- TEKS SUMBER -
□ □ □ □ □

Pansel sepatutnya tegas memangkas nama-nama yang sudah jelas memiliki rekam jejak buruk yakni tidak patuh hukum, tidak lapor LHKPN, termasuk kinerja pada jabatan sebelumnya.
Sekretaris Jenderal TI Indonesia Danang Widoyoko menegaskan proses seleksi pimpinan dan dewan pengawas ini hanyalah bentuk kompromi politik bukan profesionalitas.
Jangan sampai pansel membuat KPK bunuh diri berkali-kali dan justru menghadirkan ‘boneka baru’ untuk jadi alat politik rezim ke depan,” ujarnya.
Hal ini terbukti dari 20 kandidat Capim dan Dewas KPK yang lolos seleksi hanya menunjukkan keterwakilan saja.
“Tetapi tidak menyasar pada integritas, kemampuan dan keberpihakan pada agenda pemberantasan korupsi,” tegasnya.
“Kita patut mengapresiasi 0,1% kinerja Pansel yang tidak meloloskan Nurul Ghufron. Tetapi selanjutnya, Pansel seharusnya transparan dalam berbagai hal, dalam segi keterbukaan timeline, dan alasan mengapa meloloskan kandidat dengan rekam jejak bermasalah. Pansel seharusnya berpihak pada kepentingan publik, bukan titipan elit,” terang Ketua PBHI sekaligus mewakili Koalisi Masyarakat Sipil Anti Korupsi, Julius Ibrani.
Julius menambahkan di saat yang sama, Pansel jangan justru menjadi komprador para penguasa dan koruptor.
“Kedua puluh nama kandidat Capim-Dewas yang diloloskan harus diperiksa Laporan Harta Kekayaan Penyelenggara Negara (LHKPN) karena banyak dari pada kandidat yang kenaikan harta kekayaannya tidak wajar. Selain itu, masih ada nama-nama dengan rekam jejak kinerja buruk yang korup, harusnya dicoret sejak awal proses!” tegasnya.

□ □ □ □ □

- CUPLIKAN DAFTAR -
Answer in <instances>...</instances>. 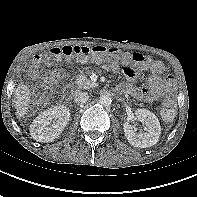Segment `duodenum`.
<instances>
[{"label":"duodenum","instance_id":"duodenum-1","mask_svg":"<svg viewBox=\"0 0 197 197\" xmlns=\"http://www.w3.org/2000/svg\"><path fill=\"white\" fill-rule=\"evenodd\" d=\"M117 91H118V92H122V93L124 92L123 89H122L121 87H118V88H117Z\"/></svg>","mask_w":197,"mask_h":197}]
</instances>
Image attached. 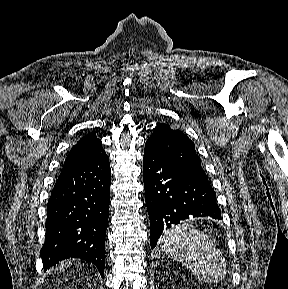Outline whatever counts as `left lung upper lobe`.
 <instances>
[{"label":"left lung upper lobe","instance_id":"1","mask_svg":"<svg viewBox=\"0 0 288 289\" xmlns=\"http://www.w3.org/2000/svg\"><path fill=\"white\" fill-rule=\"evenodd\" d=\"M147 141H150L172 162L208 179L201 166V159L195 151L194 143L180 130L168 124H158Z\"/></svg>","mask_w":288,"mask_h":289}]
</instances>
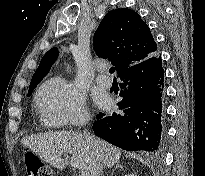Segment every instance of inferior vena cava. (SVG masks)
Here are the masks:
<instances>
[{"label":"inferior vena cava","mask_w":205,"mask_h":176,"mask_svg":"<svg viewBox=\"0 0 205 176\" xmlns=\"http://www.w3.org/2000/svg\"><path fill=\"white\" fill-rule=\"evenodd\" d=\"M88 119H86L84 121V124L87 123ZM84 136H85V139L86 141L92 146V147H96V142H95V139L90 136L88 133L84 132ZM99 176H102V172L100 171L99 173Z\"/></svg>","instance_id":"inferior-vena-cava-1"}]
</instances>
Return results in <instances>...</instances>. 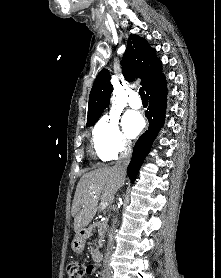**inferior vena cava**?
I'll use <instances>...</instances> for the list:
<instances>
[{
    "instance_id": "inferior-vena-cava-1",
    "label": "inferior vena cava",
    "mask_w": 221,
    "mask_h": 278,
    "mask_svg": "<svg viewBox=\"0 0 221 278\" xmlns=\"http://www.w3.org/2000/svg\"><path fill=\"white\" fill-rule=\"evenodd\" d=\"M130 158H131V150L129 148L125 149L120 154V157H119L118 161L116 162V164L114 166L115 170L117 171L118 175L121 178H125L126 169H127V166L130 162ZM116 222H117V219L115 218L113 220L111 232H110V235H109V243H108L107 251H106V254H105V258H104V271L105 272L111 270L109 262H110V257H111V254H112V251H113V248H114V236H113V234H114V231H115Z\"/></svg>"
}]
</instances>
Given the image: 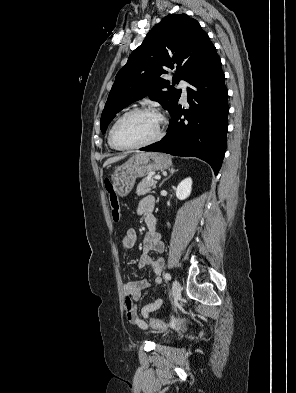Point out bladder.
Segmentation results:
<instances>
[{"label": "bladder", "instance_id": "31cf9c89", "mask_svg": "<svg viewBox=\"0 0 296 393\" xmlns=\"http://www.w3.org/2000/svg\"><path fill=\"white\" fill-rule=\"evenodd\" d=\"M164 342L166 343V342H169V338H165L164 339Z\"/></svg>", "mask_w": 296, "mask_h": 393}]
</instances>
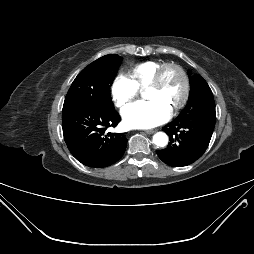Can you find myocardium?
I'll return each mask as SVG.
<instances>
[{
  "label": "myocardium",
  "mask_w": 254,
  "mask_h": 254,
  "mask_svg": "<svg viewBox=\"0 0 254 254\" xmlns=\"http://www.w3.org/2000/svg\"><path fill=\"white\" fill-rule=\"evenodd\" d=\"M168 69L176 70L180 74L182 83H183L181 97L178 100V102L176 103V105L174 106V108L171 110V113L174 114L185 105V103L187 102L188 97H189L190 82H189V78H188V75L185 72V70L180 65H178L176 63H173V62L164 63L156 70V72L153 76V79L151 80V82L149 83V85L147 87H148V89L158 88L161 85L163 74Z\"/></svg>",
  "instance_id": "obj_1"
}]
</instances>
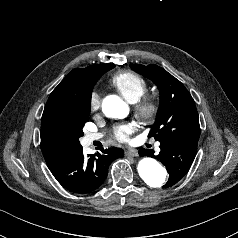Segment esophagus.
<instances>
[{
  "mask_svg": "<svg viewBox=\"0 0 238 238\" xmlns=\"http://www.w3.org/2000/svg\"><path fill=\"white\" fill-rule=\"evenodd\" d=\"M125 155L130 156V157H136L138 155V153L135 149H127L125 151Z\"/></svg>",
  "mask_w": 238,
  "mask_h": 238,
  "instance_id": "34e87169",
  "label": "esophagus"
}]
</instances>
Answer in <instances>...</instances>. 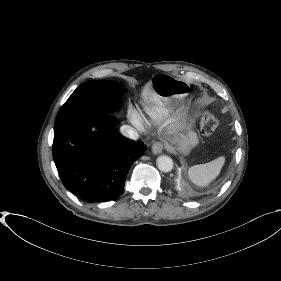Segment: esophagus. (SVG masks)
<instances>
[{"label":"esophagus","instance_id":"esophagus-1","mask_svg":"<svg viewBox=\"0 0 281 281\" xmlns=\"http://www.w3.org/2000/svg\"><path fill=\"white\" fill-rule=\"evenodd\" d=\"M164 149V144L162 142H155L152 145V153L157 155L160 154Z\"/></svg>","mask_w":281,"mask_h":281}]
</instances>
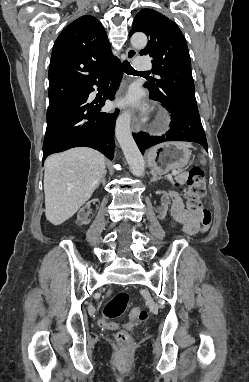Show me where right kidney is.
Segmentation results:
<instances>
[{
    "label": "right kidney",
    "instance_id": "obj_1",
    "mask_svg": "<svg viewBox=\"0 0 249 382\" xmlns=\"http://www.w3.org/2000/svg\"><path fill=\"white\" fill-rule=\"evenodd\" d=\"M97 204L96 198H89L88 201L85 202V204L82 205V209L77 215V222L81 225L88 224L89 223V213H85V211H90L91 208H95V205Z\"/></svg>",
    "mask_w": 249,
    "mask_h": 382
}]
</instances>
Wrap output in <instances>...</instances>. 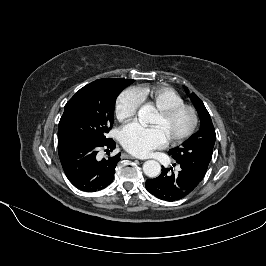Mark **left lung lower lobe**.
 <instances>
[{"label": "left lung lower lobe", "instance_id": "0a47b994", "mask_svg": "<svg viewBox=\"0 0 266 266\" xmlns=\"http://www.w3.org/2000/svg\"><path fill=\"white\" fill-rule=\"evenodd\" d=\"M180 167L178 174H168L170 169L162 167L160 176L146 181V189L165 201L172 202L184 198L198 186L202 179L187 167L183 165Z\"/></svg>", "mask_w": 266, "mask_h": 266}]
</instances>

□ □ □ □ □

- PERINTAH TUGAS 1 -
Rangkum teks tentang seleksi pimpinan KPK dalam dua kalimat.
- PERINTAH TUGAS 2 -
Dalam teks tentang seleksi pimpinan KPK, apa alasan yang dikemukakan Julius Ibrani untuk memeriksa LHKPN kedua puluh kandidat yang diloloskan? Jawab dalam satu kalimat.
- PERINTAH TUGAS 3 -
Lanjutkan teks tentang seleksi pimpinan KPK mulai dari kalimat terakhirnya.

- JAWABAN LATIHAN 1 -
Pansel semestinya mencoret kandidat Capim dan Dewas KPK yang rekam jejaknya buruk, sedangkan Danang Widoyoko menilai proses seleksi itu hanya kompromi politik dan 20 kandidat yang lolos hanya menunjukkan keterwakilan. Julius Ibrani mendesak Pansel bersikap transparan, berpihak pada kepentingan publik, dan memeriksa LHKPN kedua puluh kandidat yang diloloskan.

- JAWABAN LATIHAN 2 -
LHKPN kedua puluh kandidat itu harus diperiksa karena banyak di antara mereka yang kenaikan harta kekayaannya tidak wajar.

- JAWABAN LATIHAN 3 -
“Sebetulnya kita semua patah hati karena KPK berusaha dimusnahkan pada masa kepemimpinan Presiden Joko Widodo. Presiden terpilih, Prabowo Subianto harus tegas mengembalikan KPK ke jalan yang benar, untuk menunjukan bahwa kepemimpinannya bukan hanya perpanjangan tangan Jokowi. Dan jangan sampai kita dejavu pada pemilihan Capim-Dewas KPK periode lalu yang menghasilkan pemimpin terpilih yang memiliki track record yang buruk,” tegas Wanda Hamidah, Pegiat Antikorupsi.
Pengalaman saya waktu menjadi pansel saat itu tentunya tidak bisa jadi patokan pansel sekarang, tapi ada poin yang penting yang harus dinilai pansel, yaitu integritas,” imbuh Natalia Soebagjo, Pansel Capim Dewas KPK 2015-2019.
“Melihat KPK saat ini dimana sudah kehilangan independensinya dan integritasnya, kita harus mengawal 20 nama yang lolos ini sejauh mana individu ini mandiri dalam cara berpikir, bersikap,” tambahnya.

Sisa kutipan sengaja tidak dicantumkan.